A stretch of the entries below is to be set down exactly, running from the line with "Trinken in einem" through the line with "организация (DAO), система, разработанная для", both included, and no other line.

======== Available records

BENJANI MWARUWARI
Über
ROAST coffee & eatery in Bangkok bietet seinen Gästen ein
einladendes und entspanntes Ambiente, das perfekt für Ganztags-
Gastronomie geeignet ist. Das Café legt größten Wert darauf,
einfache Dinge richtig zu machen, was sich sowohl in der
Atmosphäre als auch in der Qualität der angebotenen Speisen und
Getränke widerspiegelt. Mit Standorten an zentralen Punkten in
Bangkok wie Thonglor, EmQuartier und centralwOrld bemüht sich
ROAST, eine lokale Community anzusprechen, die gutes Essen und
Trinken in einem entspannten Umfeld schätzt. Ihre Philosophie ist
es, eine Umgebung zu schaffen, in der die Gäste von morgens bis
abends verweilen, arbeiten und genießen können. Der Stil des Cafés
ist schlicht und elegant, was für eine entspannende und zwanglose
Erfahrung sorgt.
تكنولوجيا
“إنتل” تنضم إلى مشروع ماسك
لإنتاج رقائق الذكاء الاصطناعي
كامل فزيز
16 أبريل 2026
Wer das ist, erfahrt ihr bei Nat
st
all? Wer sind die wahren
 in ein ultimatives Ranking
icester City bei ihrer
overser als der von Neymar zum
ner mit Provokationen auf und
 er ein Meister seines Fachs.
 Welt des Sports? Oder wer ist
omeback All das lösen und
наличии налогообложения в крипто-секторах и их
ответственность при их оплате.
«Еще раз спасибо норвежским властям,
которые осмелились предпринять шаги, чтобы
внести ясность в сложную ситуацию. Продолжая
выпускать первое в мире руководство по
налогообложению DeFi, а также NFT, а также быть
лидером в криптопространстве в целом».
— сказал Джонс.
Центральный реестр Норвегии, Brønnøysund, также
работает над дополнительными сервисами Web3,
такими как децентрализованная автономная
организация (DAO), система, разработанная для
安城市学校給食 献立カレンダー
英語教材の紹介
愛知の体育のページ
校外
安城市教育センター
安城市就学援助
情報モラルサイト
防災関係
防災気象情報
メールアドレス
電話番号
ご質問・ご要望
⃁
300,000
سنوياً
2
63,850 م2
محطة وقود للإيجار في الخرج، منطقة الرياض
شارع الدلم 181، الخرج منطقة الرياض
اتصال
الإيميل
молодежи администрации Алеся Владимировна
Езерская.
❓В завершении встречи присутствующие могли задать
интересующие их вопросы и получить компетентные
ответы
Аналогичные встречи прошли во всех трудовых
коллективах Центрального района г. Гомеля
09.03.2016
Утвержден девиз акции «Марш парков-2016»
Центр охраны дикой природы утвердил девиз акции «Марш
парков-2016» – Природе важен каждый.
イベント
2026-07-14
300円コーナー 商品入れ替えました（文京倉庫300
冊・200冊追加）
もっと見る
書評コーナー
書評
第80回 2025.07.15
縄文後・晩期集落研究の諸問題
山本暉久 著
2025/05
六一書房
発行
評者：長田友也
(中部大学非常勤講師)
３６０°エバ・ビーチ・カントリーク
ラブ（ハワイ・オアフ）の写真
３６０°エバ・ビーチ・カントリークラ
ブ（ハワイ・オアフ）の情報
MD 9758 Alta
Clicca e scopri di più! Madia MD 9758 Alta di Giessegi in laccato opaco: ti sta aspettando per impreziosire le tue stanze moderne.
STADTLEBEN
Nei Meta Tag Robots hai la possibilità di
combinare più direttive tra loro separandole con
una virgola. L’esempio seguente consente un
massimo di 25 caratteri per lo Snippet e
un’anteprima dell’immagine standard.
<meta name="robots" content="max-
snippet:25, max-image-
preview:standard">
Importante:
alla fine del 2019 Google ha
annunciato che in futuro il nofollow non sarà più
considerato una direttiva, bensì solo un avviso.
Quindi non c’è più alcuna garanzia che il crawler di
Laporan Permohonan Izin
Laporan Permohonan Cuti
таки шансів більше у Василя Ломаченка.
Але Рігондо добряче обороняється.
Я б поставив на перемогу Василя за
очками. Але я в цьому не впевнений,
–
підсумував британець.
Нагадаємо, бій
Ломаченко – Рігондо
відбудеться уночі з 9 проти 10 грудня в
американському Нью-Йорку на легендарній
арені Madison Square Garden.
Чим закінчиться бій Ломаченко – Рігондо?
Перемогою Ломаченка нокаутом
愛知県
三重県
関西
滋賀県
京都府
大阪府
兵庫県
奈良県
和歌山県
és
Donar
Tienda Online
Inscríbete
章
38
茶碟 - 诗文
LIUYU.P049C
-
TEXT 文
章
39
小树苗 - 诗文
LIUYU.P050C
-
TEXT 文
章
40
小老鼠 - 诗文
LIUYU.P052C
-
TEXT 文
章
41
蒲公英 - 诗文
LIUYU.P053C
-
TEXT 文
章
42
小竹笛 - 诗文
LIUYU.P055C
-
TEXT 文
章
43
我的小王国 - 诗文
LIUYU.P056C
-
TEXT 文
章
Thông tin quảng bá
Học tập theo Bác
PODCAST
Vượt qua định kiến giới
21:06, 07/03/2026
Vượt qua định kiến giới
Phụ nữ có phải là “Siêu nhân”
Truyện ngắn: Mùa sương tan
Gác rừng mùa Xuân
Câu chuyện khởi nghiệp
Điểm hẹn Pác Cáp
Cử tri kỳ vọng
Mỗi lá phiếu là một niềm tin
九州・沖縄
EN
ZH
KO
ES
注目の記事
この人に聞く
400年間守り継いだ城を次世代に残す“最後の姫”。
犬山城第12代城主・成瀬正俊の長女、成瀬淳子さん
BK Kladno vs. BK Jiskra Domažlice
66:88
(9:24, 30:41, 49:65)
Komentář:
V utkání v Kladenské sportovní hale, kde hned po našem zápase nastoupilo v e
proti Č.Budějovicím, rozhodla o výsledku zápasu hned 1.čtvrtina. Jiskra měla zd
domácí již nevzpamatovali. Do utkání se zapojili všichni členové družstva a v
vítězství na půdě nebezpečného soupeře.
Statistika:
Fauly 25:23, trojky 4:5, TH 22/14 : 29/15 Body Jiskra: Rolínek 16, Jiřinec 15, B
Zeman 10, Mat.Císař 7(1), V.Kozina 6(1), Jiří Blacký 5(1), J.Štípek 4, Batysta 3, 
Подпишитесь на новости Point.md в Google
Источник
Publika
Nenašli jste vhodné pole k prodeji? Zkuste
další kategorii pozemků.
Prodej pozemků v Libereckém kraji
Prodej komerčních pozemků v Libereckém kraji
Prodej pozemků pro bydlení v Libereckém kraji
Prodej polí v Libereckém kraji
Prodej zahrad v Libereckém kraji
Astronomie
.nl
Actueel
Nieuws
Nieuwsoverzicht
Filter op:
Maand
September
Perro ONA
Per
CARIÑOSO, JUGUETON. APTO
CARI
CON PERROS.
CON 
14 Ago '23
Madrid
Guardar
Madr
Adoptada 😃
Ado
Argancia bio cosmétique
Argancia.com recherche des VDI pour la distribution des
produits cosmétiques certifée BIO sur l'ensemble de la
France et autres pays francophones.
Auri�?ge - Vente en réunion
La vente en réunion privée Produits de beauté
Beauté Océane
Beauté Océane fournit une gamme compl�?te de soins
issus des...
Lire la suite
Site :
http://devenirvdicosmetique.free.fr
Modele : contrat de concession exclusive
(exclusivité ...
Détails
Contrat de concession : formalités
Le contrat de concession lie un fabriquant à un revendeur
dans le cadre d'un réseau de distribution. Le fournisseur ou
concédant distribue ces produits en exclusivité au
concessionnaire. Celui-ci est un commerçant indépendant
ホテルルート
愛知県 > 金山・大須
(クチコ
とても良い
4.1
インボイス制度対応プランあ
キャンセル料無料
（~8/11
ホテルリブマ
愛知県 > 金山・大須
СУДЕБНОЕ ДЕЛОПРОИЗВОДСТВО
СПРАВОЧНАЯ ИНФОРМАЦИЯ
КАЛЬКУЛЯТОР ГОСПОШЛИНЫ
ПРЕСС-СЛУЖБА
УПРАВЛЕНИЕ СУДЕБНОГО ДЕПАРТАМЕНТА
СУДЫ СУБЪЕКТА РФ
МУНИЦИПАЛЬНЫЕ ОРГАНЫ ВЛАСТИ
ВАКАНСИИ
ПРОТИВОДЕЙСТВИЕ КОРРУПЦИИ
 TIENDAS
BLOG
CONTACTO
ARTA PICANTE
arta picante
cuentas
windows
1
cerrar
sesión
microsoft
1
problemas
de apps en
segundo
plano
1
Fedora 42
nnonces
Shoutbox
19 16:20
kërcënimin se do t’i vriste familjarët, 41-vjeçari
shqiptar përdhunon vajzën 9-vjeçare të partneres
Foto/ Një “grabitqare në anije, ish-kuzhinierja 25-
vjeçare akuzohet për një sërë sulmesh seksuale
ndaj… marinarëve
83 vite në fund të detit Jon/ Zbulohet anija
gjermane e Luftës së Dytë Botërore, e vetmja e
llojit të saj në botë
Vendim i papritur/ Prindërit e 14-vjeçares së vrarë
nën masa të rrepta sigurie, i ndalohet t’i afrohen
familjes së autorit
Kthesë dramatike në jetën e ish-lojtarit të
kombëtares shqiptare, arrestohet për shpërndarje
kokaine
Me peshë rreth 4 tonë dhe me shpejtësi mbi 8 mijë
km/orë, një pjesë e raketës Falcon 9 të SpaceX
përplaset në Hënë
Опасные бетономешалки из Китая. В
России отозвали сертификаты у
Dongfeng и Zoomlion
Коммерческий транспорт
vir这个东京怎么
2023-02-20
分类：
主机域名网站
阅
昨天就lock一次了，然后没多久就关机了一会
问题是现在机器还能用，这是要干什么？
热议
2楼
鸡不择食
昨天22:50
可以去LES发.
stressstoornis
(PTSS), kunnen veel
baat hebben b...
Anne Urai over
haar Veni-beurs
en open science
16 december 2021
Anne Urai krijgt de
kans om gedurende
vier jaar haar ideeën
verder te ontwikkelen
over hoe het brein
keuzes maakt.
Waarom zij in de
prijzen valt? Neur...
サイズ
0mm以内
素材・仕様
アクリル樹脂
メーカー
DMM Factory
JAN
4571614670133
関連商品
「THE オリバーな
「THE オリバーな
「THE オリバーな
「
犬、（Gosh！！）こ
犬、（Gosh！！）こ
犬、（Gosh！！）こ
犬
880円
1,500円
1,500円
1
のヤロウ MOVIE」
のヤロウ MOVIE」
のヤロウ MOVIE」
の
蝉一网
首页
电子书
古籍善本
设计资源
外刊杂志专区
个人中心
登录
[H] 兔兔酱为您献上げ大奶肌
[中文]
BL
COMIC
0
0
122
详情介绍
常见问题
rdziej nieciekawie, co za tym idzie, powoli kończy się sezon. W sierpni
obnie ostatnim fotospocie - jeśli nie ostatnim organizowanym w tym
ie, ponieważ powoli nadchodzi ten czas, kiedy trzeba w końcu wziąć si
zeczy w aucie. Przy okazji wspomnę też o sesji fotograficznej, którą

================

• Written answer:
Trinken in einem entspannten Umfeld schätzt. Ihre Philosophie ist
es, eine Umgebung zu schaffen, in der die Gäste von morgens bis
abends verweilen, arbeiten und genießen können. Der Stil des Cafés
ist schlicht und elegant, was für eine entspannende und zwanglose
Erfahrung sorgt.
تكنولوجيا
“إنتل” تنضم إلى مشروع ماسك
لإنتاج رقائق الذكاء الاصطناعي
كامل فزيز
16 أبريل 2026
Wer das ist, erfahrt ihr bei Nat
st
all? Wer sind die wahren
 in ein ultimatives Ranking
icester City bei ihrer
overser als der von Neymar zum
ner mit Provokationen auf und
 er ein Meister seines Fachs.
 Welt des Sports? Oder wer ist
omeback All das lösen und
наличии налогообложения в крипто-секторах и их
ответственность при их оплате.
«Еще раз спасибо норвежским властям,
которые осмелились предпринять шаги, чтобы
внести ясность в сложную ситуацию. Продолжая
выпускать первое в мире руководство по
налогообложению DeFi, а также NFT, а также быть
лидером в криптопространстве в целом».
— сказал Джонс.
Центральный реестр Норвегии, Brønnøysund, также
работает над дополнительными сервисами Web3,
такими как децентрализованная автономная
организация (DAO), система, разработанная для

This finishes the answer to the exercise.